Within a week we stopped the outbreak within our Community Health Centre. We were able to respond because we had the right tools to do so: rapid tests, N95 masks in large quantities, and flexible policies. Our access to these tools and life saving supplies came from our own connections and the privilege we have of being connected with the community. While we are glad to have this access, I feel sorry for my colleagues who are struggling on the front lines without the equipment or support for their safety. It has taken us over a year to get access to the COVID vaccines, even though our clinical program treats and vaccinates immunosuppressed or vulnerable people who would need an extra dose. We want to do our part and contribute more in this collective crisis, but it seems that despite the lack of health care workers, crowded hospitals, and deaths by the thousands that our support is enough to take the handout.
Still, thanks to the CVP-National project grant from the Canadian Association of Community Health Centres and our stubbornness, Le DISEPSNAIRE manage to reach more than 1200 people for COVID-19 prevention. These individuals who accessed food banks and different shelters were at risk of infection or transmission of the virus. We’ve done this by going to the people and engaging with them where they are.

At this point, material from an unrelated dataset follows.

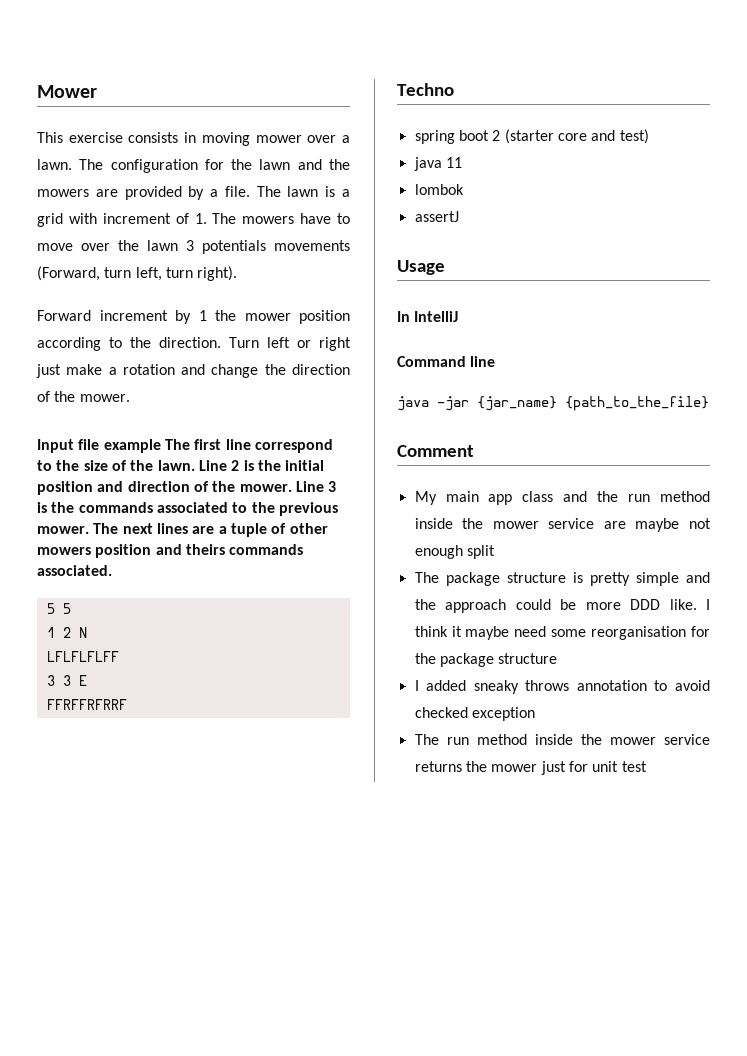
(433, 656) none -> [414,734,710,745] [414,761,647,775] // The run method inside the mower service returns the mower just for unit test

In December 2021, the official vaccination rate was hovering around 88,7 %[1] for general population older than 12 years old within our region. With omicron, it’s getting to square one. So as of February 2022, the complete vaccination rate in the region is 48% for 40–49 years old and 28% for 18–29 years old. There is still a lot to do and to use the dance analogy: the night is not over.
We can criticize the why and wherefore of public officers, but ultimately, would we have done better? This question is impertinent. What is pertinent is the exposure of the failures in our public health system and social inequalities in health. We have a duty to analyze the flaws in the system in order to propose improvements, because there will be a post-COVID period. We will have to catch up on all the abandoned patients, the postponed tests, follow-ups, treatments, and surgeries. Even after the CVP-National project, we will have to roll up our sleeves and reconnect people to care.
For our part in Quebec, there are only two possible subsidized models, public network clinics and private clinics. It seems to me that the status quo is not an option and I believe that resurrecting the community health centre model in Quebec would ensure complementary alternatives to meet the needs of equity-deserving communities. In closing, I leave you to reflect on the title of author Anne Plourde’s latest essay on the decrepitude of the community health system in Quebec: Le capitaliste, c’est mauvais pour la santé / capitalism is bad for health.